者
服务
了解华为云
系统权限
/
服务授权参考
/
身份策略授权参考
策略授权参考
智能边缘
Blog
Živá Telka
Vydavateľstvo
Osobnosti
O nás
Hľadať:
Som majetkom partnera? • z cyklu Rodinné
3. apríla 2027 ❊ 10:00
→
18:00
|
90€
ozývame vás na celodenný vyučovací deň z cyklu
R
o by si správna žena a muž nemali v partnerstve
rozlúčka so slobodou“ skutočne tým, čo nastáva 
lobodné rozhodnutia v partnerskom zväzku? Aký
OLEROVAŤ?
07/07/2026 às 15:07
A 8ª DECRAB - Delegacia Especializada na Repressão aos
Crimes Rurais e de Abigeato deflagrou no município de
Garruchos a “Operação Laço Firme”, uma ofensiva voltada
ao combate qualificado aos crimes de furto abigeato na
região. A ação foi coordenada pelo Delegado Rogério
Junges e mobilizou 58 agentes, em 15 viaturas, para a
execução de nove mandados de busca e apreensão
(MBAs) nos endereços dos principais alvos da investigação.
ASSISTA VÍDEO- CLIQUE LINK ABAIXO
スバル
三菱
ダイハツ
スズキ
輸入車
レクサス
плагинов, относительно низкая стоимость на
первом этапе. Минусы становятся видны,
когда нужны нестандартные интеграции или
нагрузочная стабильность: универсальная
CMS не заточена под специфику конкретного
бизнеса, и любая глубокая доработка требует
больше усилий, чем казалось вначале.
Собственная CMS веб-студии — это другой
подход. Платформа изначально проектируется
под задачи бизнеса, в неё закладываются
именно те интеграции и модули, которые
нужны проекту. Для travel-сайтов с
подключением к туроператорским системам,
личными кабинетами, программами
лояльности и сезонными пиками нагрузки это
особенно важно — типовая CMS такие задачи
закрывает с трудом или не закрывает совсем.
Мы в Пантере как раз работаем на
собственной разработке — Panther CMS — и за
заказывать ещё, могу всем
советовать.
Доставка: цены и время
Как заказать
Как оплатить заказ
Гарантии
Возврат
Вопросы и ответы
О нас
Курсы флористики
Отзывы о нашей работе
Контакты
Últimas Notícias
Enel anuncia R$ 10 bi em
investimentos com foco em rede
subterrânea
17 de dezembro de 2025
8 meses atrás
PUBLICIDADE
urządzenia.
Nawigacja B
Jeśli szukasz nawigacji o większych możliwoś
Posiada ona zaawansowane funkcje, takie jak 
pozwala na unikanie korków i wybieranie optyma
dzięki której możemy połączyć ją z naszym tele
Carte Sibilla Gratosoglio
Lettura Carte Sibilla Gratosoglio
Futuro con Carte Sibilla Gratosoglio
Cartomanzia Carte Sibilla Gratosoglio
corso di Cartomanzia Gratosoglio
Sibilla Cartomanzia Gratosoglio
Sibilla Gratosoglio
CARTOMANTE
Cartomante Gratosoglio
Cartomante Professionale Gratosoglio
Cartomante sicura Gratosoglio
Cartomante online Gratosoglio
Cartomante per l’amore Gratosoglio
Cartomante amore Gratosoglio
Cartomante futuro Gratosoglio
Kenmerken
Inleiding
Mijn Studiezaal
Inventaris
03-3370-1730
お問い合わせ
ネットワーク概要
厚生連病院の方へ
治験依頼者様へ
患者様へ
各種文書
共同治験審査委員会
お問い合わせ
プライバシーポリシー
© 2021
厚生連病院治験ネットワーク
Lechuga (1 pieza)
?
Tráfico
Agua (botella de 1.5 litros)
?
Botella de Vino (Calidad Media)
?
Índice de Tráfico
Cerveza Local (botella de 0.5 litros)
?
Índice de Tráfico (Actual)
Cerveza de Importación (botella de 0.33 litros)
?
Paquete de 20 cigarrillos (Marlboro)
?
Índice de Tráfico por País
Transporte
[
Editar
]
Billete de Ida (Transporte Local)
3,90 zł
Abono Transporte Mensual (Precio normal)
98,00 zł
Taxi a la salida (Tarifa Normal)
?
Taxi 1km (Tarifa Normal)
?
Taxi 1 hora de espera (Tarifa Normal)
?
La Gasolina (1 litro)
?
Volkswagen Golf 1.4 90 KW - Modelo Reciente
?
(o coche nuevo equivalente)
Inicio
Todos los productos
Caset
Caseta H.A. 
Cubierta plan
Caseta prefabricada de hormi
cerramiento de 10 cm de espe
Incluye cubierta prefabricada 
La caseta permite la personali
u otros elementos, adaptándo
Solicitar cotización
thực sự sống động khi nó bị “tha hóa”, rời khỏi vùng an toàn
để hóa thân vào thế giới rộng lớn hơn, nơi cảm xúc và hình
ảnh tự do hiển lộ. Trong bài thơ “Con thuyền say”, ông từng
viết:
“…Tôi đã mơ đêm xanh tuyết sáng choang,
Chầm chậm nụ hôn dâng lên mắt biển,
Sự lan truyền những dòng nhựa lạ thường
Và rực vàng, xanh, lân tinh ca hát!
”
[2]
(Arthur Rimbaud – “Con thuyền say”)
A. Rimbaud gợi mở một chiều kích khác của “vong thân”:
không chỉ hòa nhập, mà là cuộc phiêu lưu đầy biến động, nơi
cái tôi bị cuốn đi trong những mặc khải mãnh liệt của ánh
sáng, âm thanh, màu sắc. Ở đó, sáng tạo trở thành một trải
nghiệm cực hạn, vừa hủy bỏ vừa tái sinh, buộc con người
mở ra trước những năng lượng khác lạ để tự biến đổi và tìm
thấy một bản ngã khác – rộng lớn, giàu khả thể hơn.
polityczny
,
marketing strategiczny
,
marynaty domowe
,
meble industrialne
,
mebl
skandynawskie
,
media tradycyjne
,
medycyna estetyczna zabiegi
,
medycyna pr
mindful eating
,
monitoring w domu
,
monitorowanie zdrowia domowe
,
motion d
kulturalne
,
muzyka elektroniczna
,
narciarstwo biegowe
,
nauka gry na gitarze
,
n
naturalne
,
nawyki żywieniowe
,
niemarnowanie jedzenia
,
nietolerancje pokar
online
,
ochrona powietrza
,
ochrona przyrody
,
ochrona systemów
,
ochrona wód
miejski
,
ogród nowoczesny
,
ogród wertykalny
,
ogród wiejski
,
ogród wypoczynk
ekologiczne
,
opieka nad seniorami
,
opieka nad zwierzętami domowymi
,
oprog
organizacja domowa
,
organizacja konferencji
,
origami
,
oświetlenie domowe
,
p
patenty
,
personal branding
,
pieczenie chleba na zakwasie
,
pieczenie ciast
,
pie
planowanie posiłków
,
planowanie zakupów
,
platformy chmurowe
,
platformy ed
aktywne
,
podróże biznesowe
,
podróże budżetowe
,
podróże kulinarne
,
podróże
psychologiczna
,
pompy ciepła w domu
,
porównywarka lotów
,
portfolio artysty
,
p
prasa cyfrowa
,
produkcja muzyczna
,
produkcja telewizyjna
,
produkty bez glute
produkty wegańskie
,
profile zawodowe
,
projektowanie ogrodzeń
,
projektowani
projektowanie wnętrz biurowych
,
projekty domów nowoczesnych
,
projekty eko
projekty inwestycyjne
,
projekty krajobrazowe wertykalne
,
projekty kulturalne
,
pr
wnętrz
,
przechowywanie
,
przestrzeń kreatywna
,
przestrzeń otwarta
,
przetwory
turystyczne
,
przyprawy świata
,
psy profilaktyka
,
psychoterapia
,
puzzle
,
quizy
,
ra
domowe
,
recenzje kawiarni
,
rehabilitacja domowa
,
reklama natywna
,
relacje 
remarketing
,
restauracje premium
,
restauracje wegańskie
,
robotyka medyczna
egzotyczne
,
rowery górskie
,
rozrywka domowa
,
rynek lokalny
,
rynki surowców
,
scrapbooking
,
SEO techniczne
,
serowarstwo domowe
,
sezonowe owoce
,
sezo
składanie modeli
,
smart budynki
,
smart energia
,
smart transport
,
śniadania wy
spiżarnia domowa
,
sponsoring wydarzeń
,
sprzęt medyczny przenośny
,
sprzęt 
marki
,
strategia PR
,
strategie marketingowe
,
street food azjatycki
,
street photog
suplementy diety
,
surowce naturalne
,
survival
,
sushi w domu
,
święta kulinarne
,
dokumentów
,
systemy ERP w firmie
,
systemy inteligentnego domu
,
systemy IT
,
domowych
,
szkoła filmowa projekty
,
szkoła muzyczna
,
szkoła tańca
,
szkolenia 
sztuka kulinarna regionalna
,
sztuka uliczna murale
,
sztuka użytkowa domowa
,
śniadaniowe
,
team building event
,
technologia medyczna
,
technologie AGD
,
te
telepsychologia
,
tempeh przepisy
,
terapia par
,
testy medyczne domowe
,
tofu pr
▬▬▬
Task to complete: Reproduce the records above line by line, without any change, up to and including the line that holds "когда нужны нестандартные интеграции или".

Answer for the task:
者
服务
了解华为云
系统权限
/
服务授权参考
/
身份策略授权参考
策略授权参考
智能边缘
Blog
Živá Telka
Vydavateľstvo
Osobnosti
O nás
Hľadať:
Som majetkom partnera? • z cyklu Rodinné
3. apríla 2027 ❊ 10:00
→
18:00
|
90€
ozývame vás na celodenný vyučovací deň z cyklu
R
o by si správna žena a muž nemali v partnerstve
rozlúčka so slobodou“ skutočne tým, čo nastáva 
lobodné rozhodnutia v partnerskom zväzku? Aký
OLEROVAŤ?
07/07/2026 às 15:07
A 8ª DECRAB - Delegacia Especializada na Repressão aos
Crimes Rurais e de Abigeato deflagrou no município de
Garruchos a “Operação Laço Firme”, uma ofensiva voltada
ao combate qualificado aos crimes de furto abigeato na
região. A ação foi coordenada pelo Delegado Rogério
Junges e mobilizou 58 agentes, em 15 viaturas, para a
execução de nove mandados de busca e apreensão
(MBAs) nos endereços dos principais alvos da investigação.
ASSISTA VÍDEO- CLIQUE LINK ABAIXO
スバル
三菱
ダイハツ
スズキ
輸入車
レクサス
плагинов, относительно низкая стоимость на
первом этапе. Минусы становятся видны,
когда нужны нестандартные интеграции или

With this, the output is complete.